Take a look at this fact sheet summarizing one of BHI’s reports on Obama’s power plant rules, released by the Palmetto Promise Institute, the South Carolina affiliate of the State Policy Network. At the end it says:

This edition of Fast Facts is a summary of The Economic Effects of the New EPA Rules on the State of South Carolina produced in collaboration with The Beacon Hill Institute at Suffolk University, and the Interstate Policy Alliance.

The Interstate Policy Alliance is a subsidiary of the Employment Policies Institute, Berman’s group.

So here’s a fossil-funded right-wing advocacy group and a fossil-funded nonprofit front group for a corporate PR firm “collaborating” with a fossil-funded right-wing think tank to produce a report. What do you suppose are the odds that said report is going to contain an accurate, unbiased assessment?

If you’re having trouble keeping these groups straight in your mind, here’s a valiant attempt by the Center for Media and Democracy to chart the connections:

cmd-berman

Seems like a totally credible intellectual enterprise to me!

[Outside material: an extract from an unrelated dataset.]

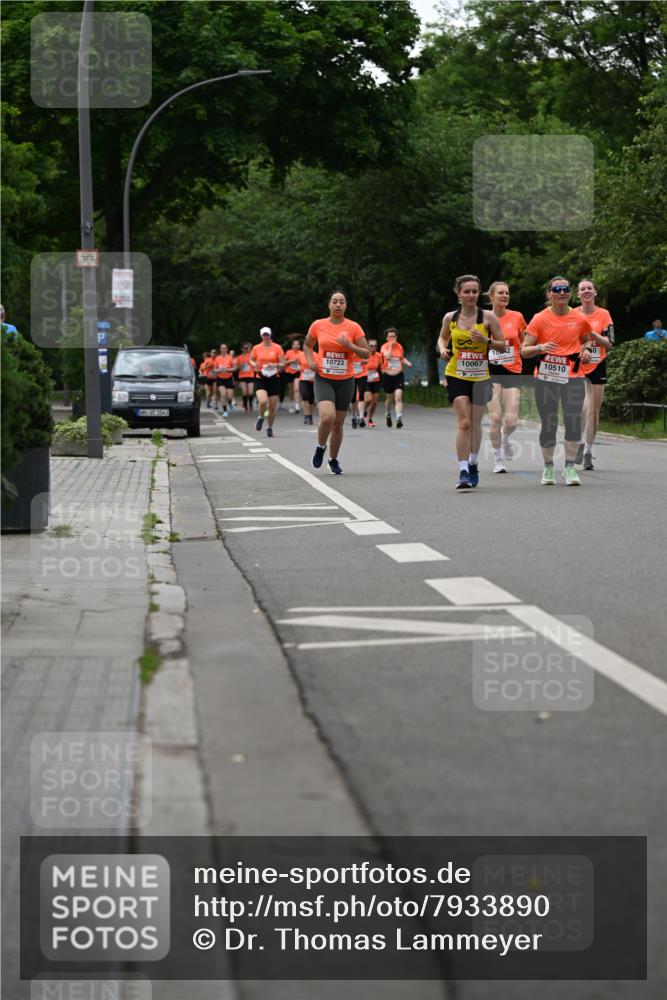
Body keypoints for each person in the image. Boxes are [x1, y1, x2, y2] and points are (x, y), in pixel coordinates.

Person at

But of course the state politicians and attorneys general who are the target audience of these reports don’t care; most of them, especially in coal states, are fossil-funded too. Nobody involved is this whole stage production is interested in an accurate, unbiased assessment. That’s not the point. The point is to translate concentrated wealth into political outcomes.

It is helpful to politicians to have reports and analyses from legitimate-sounding organizations that seem to bolster their policy positions, so concentrated wealth creates the organizations and the reports. It is helpful to the media to have an “other side” to public-health initiatives, and the naked special pleading of corporations isn’t particularly compelling, so the interests of concentrated wealth are laundered through nonprofits and think tanks to clean them off and give them a sheen of authority.

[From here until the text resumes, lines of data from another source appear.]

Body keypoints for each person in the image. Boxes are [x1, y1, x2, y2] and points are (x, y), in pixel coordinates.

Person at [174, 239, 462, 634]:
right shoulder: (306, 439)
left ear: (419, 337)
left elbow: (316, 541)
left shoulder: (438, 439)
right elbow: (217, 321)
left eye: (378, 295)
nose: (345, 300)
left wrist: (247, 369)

The machine creates whatever tools are required to exercise power. Whether the end product is called “analysis” or “lobbying” is all but irrelevant.

It’s a mistake to ask whether this is wealthy people defending their financial interests or wealthy people expressing their ideology, or which motivation is really in the driver’s seat. The triumph of modern conservatism is that it has collapsed the distinction. The interests of the wealthy are the ideology. Fossil fuels are the ideology. They’re bubbling in the same ethno-nationalist stew as anti-immigrant sentiment, hawkish foreign policy, hostility toward the social safety net, and fetishism of guns, suburbs, and small towns. It’s all one identity now. The Kochs (and their peers) are convinced that their unfettered freedom is in the best interests of the country. There’s no tension.

Concentrated wealth wants political results congenial to concentrated wealth. It has shaped an entire movement to that end, and the movement has absorbed all ancillary institutions, including supposedly independent, knowledge-producing institutions like academia and think tanks and supposedly public-interest-serving institutions like NGOs. The money flows from the wealthy and their corporations to PACs and foundations, to nonprofits and advocacy groups, to PR firms and activists. It’s like an electric charge going through a field of iron shavings, orienting them all in the same direction.

Policymakers are surrounded by the worldview of the wealthy; it comes at them from think tanks, lobbyists, activists, media, and their own social circles, becoming like water to a fish.

Berman is a significant player in this machine. He’s trying to get the public behind the interests of concentrated wealth, or at least blunt public opposition to those interests, and he’s willing to do a lot of ugly work and take a lot of heat to do it.

But in another sense, he is merely an inevitable result of the cascade of money. If he did not exist, someone else would do what he does. The machine also makes cogs.